In the records, from the start through the line containing "color zones: curves: ch0 [(0.018, 0.548)", swap "developed" for "processed" and reproduce those lines with no other changes.
BEGIN Data supplied
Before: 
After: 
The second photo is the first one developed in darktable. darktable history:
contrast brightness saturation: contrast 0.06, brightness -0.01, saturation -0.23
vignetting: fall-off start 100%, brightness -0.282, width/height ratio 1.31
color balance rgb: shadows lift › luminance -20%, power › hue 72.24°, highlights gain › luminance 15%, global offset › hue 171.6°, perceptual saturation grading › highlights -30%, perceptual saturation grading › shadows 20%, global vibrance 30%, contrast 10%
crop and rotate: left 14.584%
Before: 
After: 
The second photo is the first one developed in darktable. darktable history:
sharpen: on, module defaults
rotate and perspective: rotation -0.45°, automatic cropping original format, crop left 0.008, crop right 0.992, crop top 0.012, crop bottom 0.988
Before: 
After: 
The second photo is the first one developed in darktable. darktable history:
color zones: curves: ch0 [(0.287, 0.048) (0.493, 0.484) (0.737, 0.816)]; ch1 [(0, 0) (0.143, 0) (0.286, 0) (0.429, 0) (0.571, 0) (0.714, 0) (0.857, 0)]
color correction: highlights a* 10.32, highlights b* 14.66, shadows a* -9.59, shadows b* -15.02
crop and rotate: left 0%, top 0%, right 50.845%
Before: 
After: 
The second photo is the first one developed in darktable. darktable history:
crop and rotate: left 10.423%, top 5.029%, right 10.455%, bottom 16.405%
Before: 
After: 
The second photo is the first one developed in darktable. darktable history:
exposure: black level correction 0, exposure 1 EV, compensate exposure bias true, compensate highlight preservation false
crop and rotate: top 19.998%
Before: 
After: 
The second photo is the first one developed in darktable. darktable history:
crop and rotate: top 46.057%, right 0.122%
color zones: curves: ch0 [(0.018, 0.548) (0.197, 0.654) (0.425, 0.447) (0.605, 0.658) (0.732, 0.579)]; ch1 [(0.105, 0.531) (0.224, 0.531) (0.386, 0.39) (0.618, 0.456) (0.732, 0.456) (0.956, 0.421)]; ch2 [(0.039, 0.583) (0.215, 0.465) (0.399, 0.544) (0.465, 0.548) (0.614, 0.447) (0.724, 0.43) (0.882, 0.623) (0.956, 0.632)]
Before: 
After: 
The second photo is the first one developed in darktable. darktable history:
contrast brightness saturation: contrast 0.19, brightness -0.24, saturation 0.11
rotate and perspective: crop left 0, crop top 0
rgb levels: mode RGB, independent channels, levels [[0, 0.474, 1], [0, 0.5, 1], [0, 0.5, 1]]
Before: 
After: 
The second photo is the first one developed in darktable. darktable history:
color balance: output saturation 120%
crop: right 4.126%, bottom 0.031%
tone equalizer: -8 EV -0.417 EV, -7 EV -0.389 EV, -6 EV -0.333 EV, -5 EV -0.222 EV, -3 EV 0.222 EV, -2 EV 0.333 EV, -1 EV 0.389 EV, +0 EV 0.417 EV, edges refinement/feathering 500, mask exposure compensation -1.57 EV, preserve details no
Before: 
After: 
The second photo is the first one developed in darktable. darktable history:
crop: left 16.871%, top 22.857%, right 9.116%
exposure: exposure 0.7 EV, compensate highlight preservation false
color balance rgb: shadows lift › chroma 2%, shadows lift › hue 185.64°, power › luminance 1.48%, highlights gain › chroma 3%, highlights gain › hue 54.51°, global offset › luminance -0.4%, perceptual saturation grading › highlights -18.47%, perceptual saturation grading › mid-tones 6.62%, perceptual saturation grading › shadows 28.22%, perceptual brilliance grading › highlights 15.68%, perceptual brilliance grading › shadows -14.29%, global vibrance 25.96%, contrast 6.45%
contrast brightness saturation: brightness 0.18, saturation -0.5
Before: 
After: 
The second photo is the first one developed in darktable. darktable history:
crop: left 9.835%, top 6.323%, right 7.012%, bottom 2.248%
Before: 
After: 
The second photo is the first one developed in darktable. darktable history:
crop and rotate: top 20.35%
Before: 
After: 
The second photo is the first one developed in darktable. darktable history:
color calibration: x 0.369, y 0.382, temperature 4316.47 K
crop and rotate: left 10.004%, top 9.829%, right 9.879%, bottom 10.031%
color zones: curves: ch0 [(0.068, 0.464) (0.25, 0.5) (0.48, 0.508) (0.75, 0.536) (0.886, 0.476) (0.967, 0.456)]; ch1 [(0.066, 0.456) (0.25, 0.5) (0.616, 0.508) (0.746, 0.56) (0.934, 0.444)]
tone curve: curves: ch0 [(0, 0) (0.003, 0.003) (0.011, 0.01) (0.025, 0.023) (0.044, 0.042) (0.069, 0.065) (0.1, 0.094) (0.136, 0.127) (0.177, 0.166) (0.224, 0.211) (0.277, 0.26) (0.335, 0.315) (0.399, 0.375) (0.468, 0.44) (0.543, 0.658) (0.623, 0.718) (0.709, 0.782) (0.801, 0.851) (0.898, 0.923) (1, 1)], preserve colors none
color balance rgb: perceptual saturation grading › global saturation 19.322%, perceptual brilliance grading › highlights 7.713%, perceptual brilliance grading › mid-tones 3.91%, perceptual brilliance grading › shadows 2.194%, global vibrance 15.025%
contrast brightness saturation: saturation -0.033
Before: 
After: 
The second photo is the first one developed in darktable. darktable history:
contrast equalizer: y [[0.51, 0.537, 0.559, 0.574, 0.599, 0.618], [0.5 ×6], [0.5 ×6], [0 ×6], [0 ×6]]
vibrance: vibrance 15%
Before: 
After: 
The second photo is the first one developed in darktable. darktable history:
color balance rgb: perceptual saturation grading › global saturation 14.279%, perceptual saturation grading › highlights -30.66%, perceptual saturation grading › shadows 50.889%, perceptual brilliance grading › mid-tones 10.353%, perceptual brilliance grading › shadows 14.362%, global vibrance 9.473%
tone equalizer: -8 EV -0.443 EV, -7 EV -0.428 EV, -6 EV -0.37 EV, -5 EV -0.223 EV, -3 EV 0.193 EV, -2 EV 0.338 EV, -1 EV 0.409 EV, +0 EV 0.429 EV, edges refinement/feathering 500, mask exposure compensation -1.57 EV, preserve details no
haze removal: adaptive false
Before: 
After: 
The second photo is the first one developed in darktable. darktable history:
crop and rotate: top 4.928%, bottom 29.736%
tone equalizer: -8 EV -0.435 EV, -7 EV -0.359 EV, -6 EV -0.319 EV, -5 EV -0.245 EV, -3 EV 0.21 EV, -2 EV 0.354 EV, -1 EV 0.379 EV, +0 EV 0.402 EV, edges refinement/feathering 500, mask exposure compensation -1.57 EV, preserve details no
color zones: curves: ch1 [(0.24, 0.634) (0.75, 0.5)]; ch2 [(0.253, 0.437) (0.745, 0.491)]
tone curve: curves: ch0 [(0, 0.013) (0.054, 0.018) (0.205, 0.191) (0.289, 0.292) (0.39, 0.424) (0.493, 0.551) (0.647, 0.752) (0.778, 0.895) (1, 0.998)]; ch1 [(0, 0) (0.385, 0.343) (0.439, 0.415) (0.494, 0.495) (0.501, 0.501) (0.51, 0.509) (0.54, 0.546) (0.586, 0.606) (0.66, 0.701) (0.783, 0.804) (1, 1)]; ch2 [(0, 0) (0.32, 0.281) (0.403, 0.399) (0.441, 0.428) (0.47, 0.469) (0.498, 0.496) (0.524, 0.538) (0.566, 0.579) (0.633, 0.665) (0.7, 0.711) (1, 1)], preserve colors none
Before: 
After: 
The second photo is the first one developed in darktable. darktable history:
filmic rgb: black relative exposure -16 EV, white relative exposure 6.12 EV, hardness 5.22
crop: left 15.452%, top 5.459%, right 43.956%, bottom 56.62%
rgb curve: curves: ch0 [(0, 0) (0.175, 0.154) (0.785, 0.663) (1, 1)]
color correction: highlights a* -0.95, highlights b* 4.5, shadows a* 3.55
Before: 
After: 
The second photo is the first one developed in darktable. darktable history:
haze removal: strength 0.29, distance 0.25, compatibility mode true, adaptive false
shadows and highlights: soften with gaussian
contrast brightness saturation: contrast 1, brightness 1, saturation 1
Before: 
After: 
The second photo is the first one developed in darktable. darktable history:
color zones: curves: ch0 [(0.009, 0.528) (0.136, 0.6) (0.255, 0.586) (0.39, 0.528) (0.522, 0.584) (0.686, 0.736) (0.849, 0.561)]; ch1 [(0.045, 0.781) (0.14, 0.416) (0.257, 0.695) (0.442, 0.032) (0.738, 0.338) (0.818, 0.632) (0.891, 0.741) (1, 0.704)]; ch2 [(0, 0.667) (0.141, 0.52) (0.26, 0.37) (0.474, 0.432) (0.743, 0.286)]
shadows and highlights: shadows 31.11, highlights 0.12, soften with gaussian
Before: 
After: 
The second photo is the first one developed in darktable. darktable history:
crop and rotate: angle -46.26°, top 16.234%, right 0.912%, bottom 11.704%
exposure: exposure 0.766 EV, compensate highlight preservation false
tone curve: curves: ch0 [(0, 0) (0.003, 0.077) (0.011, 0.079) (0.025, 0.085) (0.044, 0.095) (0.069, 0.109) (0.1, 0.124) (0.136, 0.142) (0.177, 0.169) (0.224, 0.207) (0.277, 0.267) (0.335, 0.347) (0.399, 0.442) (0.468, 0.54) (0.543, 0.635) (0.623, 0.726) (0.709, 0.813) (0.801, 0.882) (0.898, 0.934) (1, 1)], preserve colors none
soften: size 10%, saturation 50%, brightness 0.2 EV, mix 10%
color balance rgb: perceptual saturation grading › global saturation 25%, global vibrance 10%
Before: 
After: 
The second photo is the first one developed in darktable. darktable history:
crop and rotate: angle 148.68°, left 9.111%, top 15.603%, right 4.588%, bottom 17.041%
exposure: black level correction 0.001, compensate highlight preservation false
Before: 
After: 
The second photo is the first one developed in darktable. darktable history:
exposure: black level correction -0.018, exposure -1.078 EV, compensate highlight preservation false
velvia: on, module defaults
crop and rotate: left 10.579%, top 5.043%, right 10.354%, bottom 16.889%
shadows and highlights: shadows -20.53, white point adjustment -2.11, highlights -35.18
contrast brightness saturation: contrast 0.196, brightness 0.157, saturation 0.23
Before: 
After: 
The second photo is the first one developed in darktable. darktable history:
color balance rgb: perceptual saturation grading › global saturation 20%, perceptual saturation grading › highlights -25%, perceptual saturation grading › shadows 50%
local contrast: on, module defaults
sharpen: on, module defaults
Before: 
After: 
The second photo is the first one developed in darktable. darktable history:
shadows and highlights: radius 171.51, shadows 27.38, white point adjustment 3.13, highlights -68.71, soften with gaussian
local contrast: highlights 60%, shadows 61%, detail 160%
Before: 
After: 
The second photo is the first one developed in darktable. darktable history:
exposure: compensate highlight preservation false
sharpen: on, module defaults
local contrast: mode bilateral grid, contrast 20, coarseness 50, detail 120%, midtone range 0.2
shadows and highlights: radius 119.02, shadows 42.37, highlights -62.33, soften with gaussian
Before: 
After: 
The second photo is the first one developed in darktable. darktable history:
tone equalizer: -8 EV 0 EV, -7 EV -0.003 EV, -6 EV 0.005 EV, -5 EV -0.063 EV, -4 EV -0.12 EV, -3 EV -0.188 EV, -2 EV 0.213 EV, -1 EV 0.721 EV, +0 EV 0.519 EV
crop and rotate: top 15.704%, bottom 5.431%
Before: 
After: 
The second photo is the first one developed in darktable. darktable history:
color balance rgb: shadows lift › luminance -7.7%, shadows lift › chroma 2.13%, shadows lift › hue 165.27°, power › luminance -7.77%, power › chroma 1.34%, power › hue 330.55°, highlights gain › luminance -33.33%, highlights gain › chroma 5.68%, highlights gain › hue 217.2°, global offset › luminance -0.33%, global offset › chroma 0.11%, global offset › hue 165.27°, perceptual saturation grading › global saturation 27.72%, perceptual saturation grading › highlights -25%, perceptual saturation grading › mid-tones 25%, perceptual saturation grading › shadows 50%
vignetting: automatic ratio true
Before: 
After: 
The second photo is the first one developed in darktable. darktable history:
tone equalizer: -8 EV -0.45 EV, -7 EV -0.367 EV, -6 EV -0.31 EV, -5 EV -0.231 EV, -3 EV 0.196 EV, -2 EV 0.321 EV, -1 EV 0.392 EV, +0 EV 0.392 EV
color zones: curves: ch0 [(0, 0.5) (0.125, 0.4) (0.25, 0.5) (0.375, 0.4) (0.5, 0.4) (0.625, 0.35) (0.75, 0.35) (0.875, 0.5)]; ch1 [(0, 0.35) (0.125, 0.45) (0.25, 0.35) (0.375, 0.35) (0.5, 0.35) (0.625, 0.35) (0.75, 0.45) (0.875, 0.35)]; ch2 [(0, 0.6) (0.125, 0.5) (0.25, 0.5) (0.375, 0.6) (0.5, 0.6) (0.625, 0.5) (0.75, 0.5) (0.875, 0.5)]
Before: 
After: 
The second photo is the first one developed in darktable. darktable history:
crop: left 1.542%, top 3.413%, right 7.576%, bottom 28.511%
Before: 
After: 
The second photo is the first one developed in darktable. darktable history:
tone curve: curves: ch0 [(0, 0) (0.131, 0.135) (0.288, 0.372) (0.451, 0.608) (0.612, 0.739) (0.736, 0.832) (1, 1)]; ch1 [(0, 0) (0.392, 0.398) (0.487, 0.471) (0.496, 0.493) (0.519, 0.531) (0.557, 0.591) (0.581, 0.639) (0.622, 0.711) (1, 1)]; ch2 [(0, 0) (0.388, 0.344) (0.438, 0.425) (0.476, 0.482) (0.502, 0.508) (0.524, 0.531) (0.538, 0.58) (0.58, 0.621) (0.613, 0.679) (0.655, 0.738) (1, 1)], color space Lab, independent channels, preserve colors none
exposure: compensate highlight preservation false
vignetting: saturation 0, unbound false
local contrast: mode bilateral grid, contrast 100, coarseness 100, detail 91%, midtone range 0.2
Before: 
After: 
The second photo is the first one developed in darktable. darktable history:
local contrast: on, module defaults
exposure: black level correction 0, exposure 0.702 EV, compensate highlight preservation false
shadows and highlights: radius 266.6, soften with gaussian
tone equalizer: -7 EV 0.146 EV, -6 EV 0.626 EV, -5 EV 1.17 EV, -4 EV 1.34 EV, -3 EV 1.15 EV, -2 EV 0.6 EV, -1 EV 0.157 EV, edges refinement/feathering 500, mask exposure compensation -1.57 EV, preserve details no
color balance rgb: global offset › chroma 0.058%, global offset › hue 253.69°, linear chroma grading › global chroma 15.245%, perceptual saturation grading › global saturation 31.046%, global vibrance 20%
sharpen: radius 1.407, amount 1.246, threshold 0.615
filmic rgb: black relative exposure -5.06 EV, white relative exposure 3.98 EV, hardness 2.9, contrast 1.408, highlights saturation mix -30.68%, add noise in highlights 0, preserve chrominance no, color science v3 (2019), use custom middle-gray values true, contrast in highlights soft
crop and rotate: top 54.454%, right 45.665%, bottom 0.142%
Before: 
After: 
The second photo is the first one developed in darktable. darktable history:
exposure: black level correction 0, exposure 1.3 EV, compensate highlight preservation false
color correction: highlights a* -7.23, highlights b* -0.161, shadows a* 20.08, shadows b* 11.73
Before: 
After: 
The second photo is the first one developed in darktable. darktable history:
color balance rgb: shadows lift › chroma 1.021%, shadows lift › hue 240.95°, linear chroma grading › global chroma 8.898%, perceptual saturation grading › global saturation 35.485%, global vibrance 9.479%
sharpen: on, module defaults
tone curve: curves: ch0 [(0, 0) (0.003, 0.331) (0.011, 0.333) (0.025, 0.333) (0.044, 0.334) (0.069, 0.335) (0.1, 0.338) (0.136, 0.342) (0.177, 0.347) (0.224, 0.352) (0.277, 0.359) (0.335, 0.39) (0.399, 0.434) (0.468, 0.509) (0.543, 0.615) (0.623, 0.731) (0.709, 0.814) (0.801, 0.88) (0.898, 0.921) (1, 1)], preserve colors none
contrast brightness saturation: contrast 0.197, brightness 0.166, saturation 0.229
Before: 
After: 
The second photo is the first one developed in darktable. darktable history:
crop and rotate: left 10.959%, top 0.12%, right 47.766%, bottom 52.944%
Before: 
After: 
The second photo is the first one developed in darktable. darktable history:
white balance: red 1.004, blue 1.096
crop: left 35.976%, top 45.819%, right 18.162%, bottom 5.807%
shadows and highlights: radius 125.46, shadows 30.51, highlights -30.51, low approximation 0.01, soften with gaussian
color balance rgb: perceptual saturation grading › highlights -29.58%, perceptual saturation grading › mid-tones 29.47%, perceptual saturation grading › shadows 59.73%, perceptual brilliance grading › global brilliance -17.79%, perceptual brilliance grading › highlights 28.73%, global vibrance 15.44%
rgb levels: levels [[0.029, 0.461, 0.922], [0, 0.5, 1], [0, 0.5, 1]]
END Data supplied
:: Reply to the exercise ::
Before: 
After: 
The second photo is the first one processed in darktable. darktable history:
contrast brightness saturation: contrast 0.06, brightness -0.01, saturation -0.23
vignetting: fall-off start 100%, brightness -0.282, width/height ratio 1.31
color balance rgb: shadows lift › luminance -20%, power › hue 72.24°, highlights gain › luminance 15%, global offset › hue 171.6°, perceptual saturation grading › highlights -30%, perceptual saturation grading › shadows 20%, global vibrance 30%, contrast 10%
crop and rotate: left 14.584%
Before: 
After: 
The second photo is the first one processed in darktable. darktable history:
sharpen: on, module defaults
rotate and perspective: rotation -0.45°, automatic cropping original format, crop left 0.008, crop right 0.992, crop top 0.012, crop bottom 0.988
Before: 
After: 
The second photo is the first one processed in darktable. darktable history:
color zones: curves: ch0 [(0.287, 0.048) (0.493, 0.484) (0.737, 0.816)]; ch1 [(0, 0) (0.143, 0) (0.286, 0) (0.429, 0) (0.571, 0) (0.714, 0) (0.857, 0)]
color correction: highlights a* 10.32, highlights b* 14.66, shadows a* -9.59, shadows b* -15.02
crop and rotate: left 0%, top 0%, right 50.845%
Before: 
After: 
The second photo is the first one processed in darktable. darktable history:
crop and rotate: left 10.423%, top 5.029%, right 10.455%, bottom 16.405%
Before: 
After: 
The second photo is the first one processed in darktable. darktable history:
exposure: black level correction 0, exposure 1 EV, compensate exposure bias true, compensate highlight preservation false
crop and rotate: top 19.998%
Before: 
After: 
The second photo is the first one processed in darktable. darktable history:
crop and rotate: top 46.057%, right 0.122%
color zones: curves: ch0 [(0.018, 0.548) (0.197, 0.654) (0.425, 0.447) (0.605, 0.658) (0.732, 0.579)]; ch1 [(0.105, 0.531) (0.224, 0.531) (0.386, 0.39) (0.618, 0.456) (0.732, 0.456) (0.956, 0.421)]; ch2 [(0.039, 0.583) (0.215, 0.465) (0.399, 0.544) (0.465, 0.548) (0.614, 0.447) (0.724, 0.43) (0.882, 0.623) (0.956, 0.632)]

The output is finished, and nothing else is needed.